> PROBLEM: Copy the rows below exactly as they appear, beginning with the line containing "[384, 69, 394, 113]" and ending with the line containing "[100, 50, 221, 151]", both included.

> DATA EXTRACTS:
§
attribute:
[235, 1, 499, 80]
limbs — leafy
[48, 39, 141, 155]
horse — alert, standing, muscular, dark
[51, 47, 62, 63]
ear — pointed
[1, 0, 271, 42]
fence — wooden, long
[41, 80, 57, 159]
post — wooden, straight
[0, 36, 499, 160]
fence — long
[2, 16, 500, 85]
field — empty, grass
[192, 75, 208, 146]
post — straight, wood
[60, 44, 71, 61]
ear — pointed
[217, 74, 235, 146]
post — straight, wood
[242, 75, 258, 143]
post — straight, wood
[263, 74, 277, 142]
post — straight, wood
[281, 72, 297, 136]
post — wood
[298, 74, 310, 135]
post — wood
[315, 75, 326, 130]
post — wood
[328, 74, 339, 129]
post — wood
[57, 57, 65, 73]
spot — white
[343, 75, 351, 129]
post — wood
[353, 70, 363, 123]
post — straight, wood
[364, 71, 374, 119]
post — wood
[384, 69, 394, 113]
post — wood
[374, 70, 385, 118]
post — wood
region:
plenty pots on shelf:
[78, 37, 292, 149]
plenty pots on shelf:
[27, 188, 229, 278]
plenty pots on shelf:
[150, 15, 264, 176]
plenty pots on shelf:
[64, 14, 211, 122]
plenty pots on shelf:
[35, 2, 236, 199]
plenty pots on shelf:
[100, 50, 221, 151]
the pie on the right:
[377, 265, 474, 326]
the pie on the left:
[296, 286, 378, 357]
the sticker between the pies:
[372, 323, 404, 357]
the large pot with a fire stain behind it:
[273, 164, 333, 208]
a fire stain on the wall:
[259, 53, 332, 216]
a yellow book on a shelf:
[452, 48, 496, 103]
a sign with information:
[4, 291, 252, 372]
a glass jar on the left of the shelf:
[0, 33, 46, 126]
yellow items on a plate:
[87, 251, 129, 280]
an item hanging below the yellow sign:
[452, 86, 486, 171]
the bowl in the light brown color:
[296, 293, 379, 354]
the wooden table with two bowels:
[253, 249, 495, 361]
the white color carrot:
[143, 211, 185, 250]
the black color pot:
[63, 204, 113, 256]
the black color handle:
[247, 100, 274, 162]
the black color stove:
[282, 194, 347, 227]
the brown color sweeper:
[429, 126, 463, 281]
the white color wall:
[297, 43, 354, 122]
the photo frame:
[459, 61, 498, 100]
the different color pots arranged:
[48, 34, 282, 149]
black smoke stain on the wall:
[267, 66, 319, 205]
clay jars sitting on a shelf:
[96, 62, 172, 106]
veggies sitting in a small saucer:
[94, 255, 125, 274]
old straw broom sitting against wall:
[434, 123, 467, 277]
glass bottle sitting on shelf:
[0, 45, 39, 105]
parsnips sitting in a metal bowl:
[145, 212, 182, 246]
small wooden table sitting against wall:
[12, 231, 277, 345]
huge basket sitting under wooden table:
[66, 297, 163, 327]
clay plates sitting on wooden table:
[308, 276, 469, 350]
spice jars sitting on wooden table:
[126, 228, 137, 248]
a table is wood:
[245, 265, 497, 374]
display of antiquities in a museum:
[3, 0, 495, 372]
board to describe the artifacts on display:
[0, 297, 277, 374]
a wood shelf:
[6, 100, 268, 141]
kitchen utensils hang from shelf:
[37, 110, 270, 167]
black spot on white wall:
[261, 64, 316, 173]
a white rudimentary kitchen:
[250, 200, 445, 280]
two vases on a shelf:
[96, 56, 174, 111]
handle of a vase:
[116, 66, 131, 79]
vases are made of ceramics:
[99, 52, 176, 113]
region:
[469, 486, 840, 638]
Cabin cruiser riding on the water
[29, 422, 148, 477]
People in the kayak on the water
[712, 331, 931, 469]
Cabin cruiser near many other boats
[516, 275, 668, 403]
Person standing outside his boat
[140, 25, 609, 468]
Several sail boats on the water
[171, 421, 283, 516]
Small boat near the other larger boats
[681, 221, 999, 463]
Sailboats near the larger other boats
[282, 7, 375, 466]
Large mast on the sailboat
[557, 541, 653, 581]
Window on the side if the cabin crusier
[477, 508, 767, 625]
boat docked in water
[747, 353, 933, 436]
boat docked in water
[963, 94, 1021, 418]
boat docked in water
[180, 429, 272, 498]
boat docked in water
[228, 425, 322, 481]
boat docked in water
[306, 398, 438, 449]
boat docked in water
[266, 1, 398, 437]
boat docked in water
§
> WORKED SOLUTION:
[384, 69, 394, 113]
post — wood
[374, 70, 385, 118]
post — wood
region:
plenty pots on shelf:
[78, 37, 292, 149]
plenty pots on shelf:
[27, 188, 229, 278]
plenty pots on shelf:
[150, 15, 264, 176]
plenty pots on shelf:
[64, 14, 211, 122]
plenty pots on shelf:
[35, 2, 236, 199]
plenty pots on shelf:
[100, 50, 221, 151]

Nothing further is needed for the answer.